Fibreculture journal posted 10 theses about Web 2.0 by Geert Lovink and Ned Rossiter. I think the term Web 2.0 is starting to seem dated and inadequate to describe what they are talking about with these; something like network culture or social media might be more apropos. It was probably forced on them by the journal’s theme, which illustrates the disconnect between how fast the internet changes and how fast scholars can organize to discuss the change.
The authors are primarily concerned with how social media diffuses social conflict: “Where is the enemy? Not on Facebook, where you can only have ‘friends’. ” And: “The virus is the closest thing to conflict online.” Instead of dispute and critique, there is sheer surfeit as a mode of dissent
They ask rhetorically, “How does conflict manifest within the comfort zones of social networks and their tapestries of auto-customisation?” and suggest that time spent with such media anesthetizes us; they haven’t proved useful in organizing social movements. They have allowed the mere fact of participation masquerade as collective social action in the tallied wisdom of crowds. Lovink and Rossiter argue: “«Participation» in «social networks» will no longer work, if it ever did, as the magic recipe to transform tired and boring individuals into cool members of the mythological Collective Intelligence.” In other words, simply participating in social media doesn’t mean that one’s voice is helping direct the “general intellect” that Marx writes about in the Grundrisse and has since become a key concept in theories (like Hardt and Negri’s) about the revolutionary potential of the Multitude. Some see the rise of social media as confirmation of what Hardt and Negri prophesized, that the new sorts of subjects fostered by globalized capitalism inherently participate in some new kind of democratic association simply by virtue of their being, by instinct. This spontaneous collectivity is destined to overthrow capitalist Empire in favor of the expanded commons and peer-to-peer sharing and the end of profit and alienated work and all that sort of thing. Lovink and Rossiter are skeptical.
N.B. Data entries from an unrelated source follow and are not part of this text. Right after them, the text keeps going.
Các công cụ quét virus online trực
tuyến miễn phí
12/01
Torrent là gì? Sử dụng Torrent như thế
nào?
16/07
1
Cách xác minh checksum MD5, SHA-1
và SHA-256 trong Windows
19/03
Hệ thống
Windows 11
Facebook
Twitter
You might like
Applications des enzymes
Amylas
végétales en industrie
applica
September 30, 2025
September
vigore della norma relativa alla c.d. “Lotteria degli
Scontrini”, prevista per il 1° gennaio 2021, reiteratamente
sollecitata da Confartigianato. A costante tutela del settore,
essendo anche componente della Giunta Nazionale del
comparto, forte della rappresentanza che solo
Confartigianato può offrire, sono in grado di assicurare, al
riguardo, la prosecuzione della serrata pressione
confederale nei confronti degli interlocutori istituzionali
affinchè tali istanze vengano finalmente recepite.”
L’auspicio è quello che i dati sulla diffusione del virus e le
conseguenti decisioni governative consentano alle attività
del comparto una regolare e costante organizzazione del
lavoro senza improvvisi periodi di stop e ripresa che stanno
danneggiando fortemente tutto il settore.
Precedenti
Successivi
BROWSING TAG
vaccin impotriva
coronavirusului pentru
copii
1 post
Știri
The authors also make the point that social media are simultaneously a form of consumption and a form of labor, so it makes no sense to talk about them as “free.” We pay for them by consuming/using them — that’s their essential nature, their defining quality.
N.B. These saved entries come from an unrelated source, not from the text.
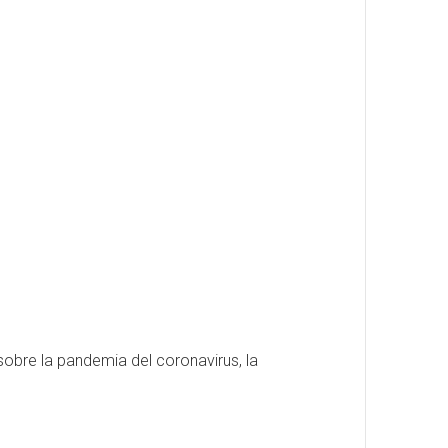
sobre la pandemia del coronavirus, la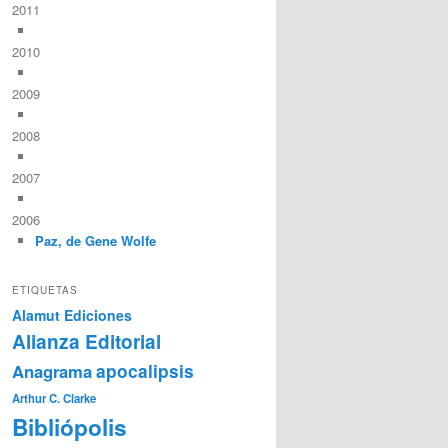
2011
2010
2009
2008
2007
2006
Paz, de Gene Wolfe
ETIQUETAS
Alamut Ediciones
Alianza Editorial
Anagrama
apocalipsis
Arthur C. Clarke
Bibliópolis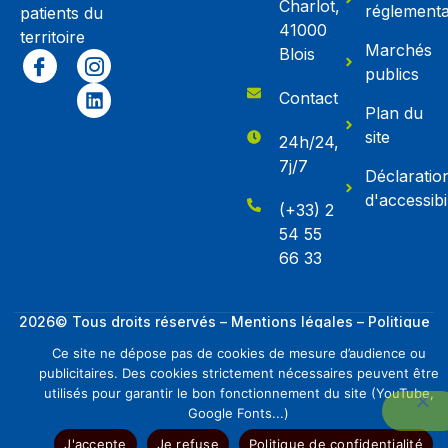
Charlot,
réglementa
patients du
41000
territoire
Marchés
Blois
publics
Contact
Plan du
site
24h/24,
7j/7
Déclaratio
d'accessibil
(+33) 2
54 55
66 33
2026© Tous droits réservés – Mentions légales – Politique
de confidentialité – Création Studio Limonade
Ce site ne dépose pas de cookies de mesure d’audience ou
E-admissions
publicitaires. Des cookies strictement nécessaires peuvent être
utilisés pour garantir le bon fonctionnement du site (YouTube,
Offres d'emplois
Google Fonts...)
J'accepte
Je refuse
Politique de confidentialité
These days ‘free’ is just another word for service economies. The linux fiefdom know that all too well. We need to question naïve campaigns that merely promote ‘free culture’ without questioning the underlying parasitic economy and the ‘deprofessionalization’ of cultural work. Pervasive profiling is the cost of this opening to ‘free market values’. As users and prosumers we are limited by our capacity as data producers. Our tastes and preferences, our opinions and movements are the market price to pay.
The internet makes us feel entitled to voice our opinion about anything, as Paul Ford argues in this essay. Ford writes as though this is an innate human tendency, but arguably, the Web instills it in us, encouraging an irrepressible irritation to speak because of how frequently our opinion is solicited. What’s important to remember is that inciting this irritation and giving it an impotent forum is a mode of control. The Web serves to vent off dissent, preoccupy our critical faculties on trifles when we are not caught up in the positivity of social networking. (“Hi friends! Let’s share! Rainbows! Puppies!”) Lovink and Rossiter’s advice: “We need to promote peer-education that shifts the default culture of auto-formation to the nihilist pleasure of hacking the system… If you must participate in the accumulation economy for those in control of the data mines, then the least you can do is Fake Your Persona.”